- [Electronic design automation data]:
<<<<
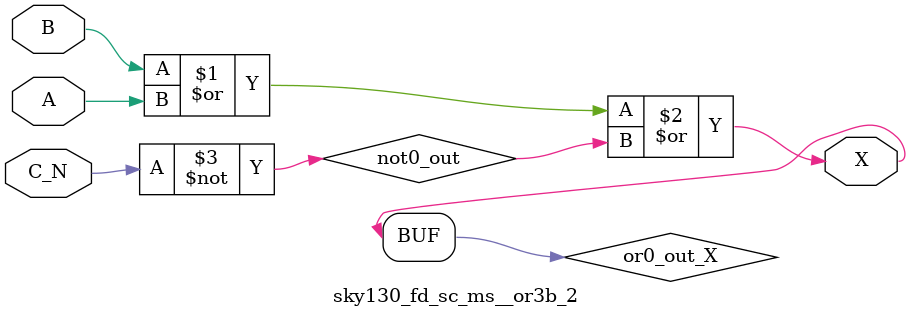
<source format=v>
/*
 * Copyright 2020 The SkyWater PDK Authors
 *
 * Licensed under the Apache License, Version 2.0 (the "License");
 * you may not use this file except in compliance with the License.
 * You may obtain a copy of the License at
 *
 *     https://www.apache.org/licenses/LICENSE-2.0
 *
 * Unless required by applicable law or agreed to in writing, software
 * distributed under the License is distributed on an "AS IS" BASIS,
 * WITHOUT WARRANTIES OR CONDITIONS OF ANY KIND, either express or implied.
 * See the License for the specific language governing permissions and
 * limitations under the License.
 *
 * SPDX-License-Identifier: Apache-2.0
*/


`ifndef SKY130_FD_SC_MS__OR3B_2_FUNCTIONAL_V
`define SKY130_FD_SC_MS__OR3B_2_FUNCTIONAL_V

/**
 * or3b: 3-input OR, first input inverted.
 *
 * Verilog simulation functional model.
 */

`timescale 1ns / 1ps
`default_nettype none

`celldefine
module sky130_fd_sc_ms__or3b_2 (
    X  ,
    A  ,
    B  ,
    C_N
);

    // Module ports
    output X  ;
    input  A  ;
    input  B  ;
    input  C_N;

    // Local signals
    wire not0_out ;
    wire or0_out_X;

    //  Name  Output     Other arguments
    not not0 (not0_out , C_N            );
    or  or0  (or0_out_X, B, A, not0_out );
    buf buf0 (X        , or0_out_X      );

endmodule
`endcelldefine

`default_nettype wire
`endif  // SKY130_FD_SC_MS__OR3B_2_FUNCTIONAL_V

</source>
>>>>
- [Assignment]: In the records above, which lines hold the string "input"? Copy each one.

- [Solved exercise]:
 * or3b: 3-input OR, first input inverted.
    input  A  ;
    input  B  ;
    input  C_N;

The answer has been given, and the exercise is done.